**EXERCISE**: An exact transcription of every entry is required. Images are not part of it.

**TASK INPUTS**:

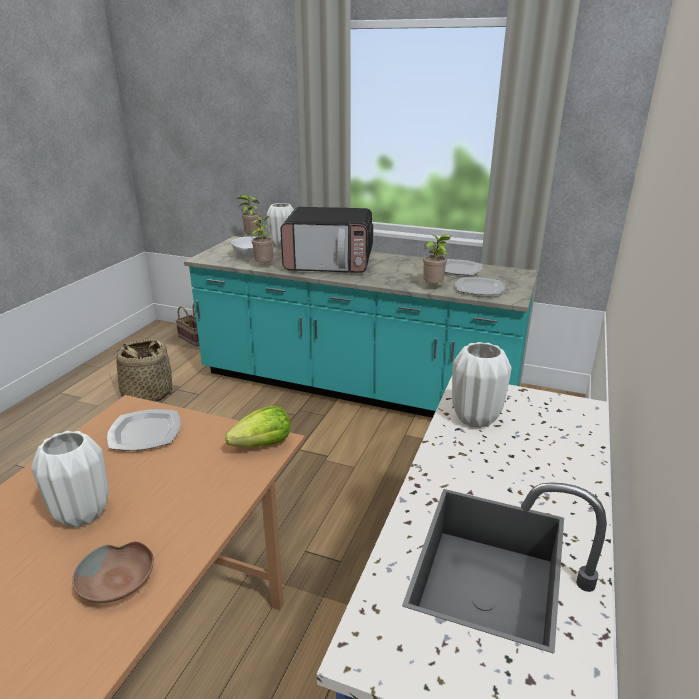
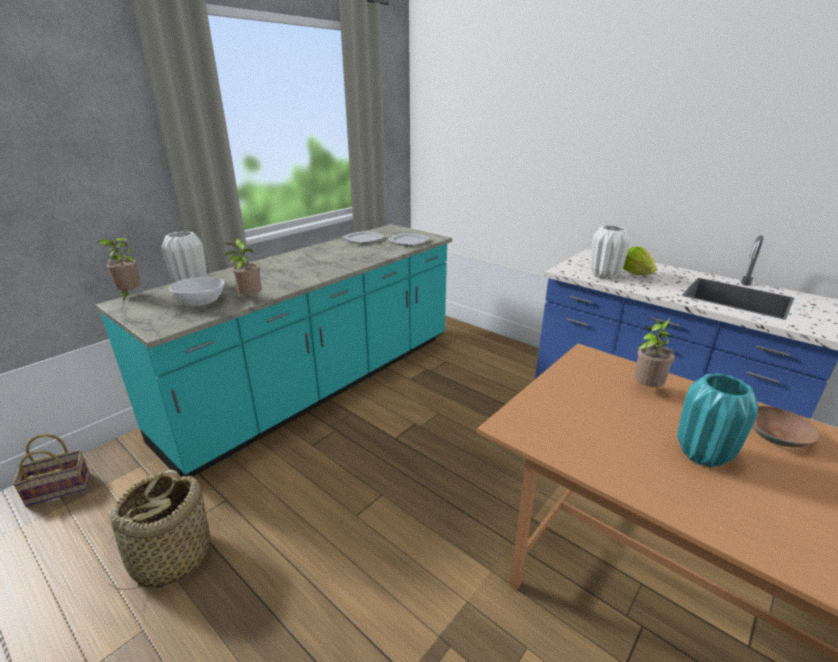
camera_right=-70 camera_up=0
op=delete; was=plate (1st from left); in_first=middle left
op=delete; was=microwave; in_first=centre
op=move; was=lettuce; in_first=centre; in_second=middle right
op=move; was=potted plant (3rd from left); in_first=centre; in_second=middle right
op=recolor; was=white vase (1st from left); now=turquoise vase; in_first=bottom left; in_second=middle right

**RESULT FOR THIS TASK**:
camera_right=-70 camera_up=0
op=delete; was=plate (1st from left); in_first=middle left
op=delete; was=microwave; in_first=centre
op=move; was=lettuce; in_first=centre; in_second=middle right
op=move; was=potted plant (3rd from left); in_first=centre; in_second=middle right
op=recolor; was=white vase (1st from left); now=turquoise vase; in_first=bottom left; in_second=middle right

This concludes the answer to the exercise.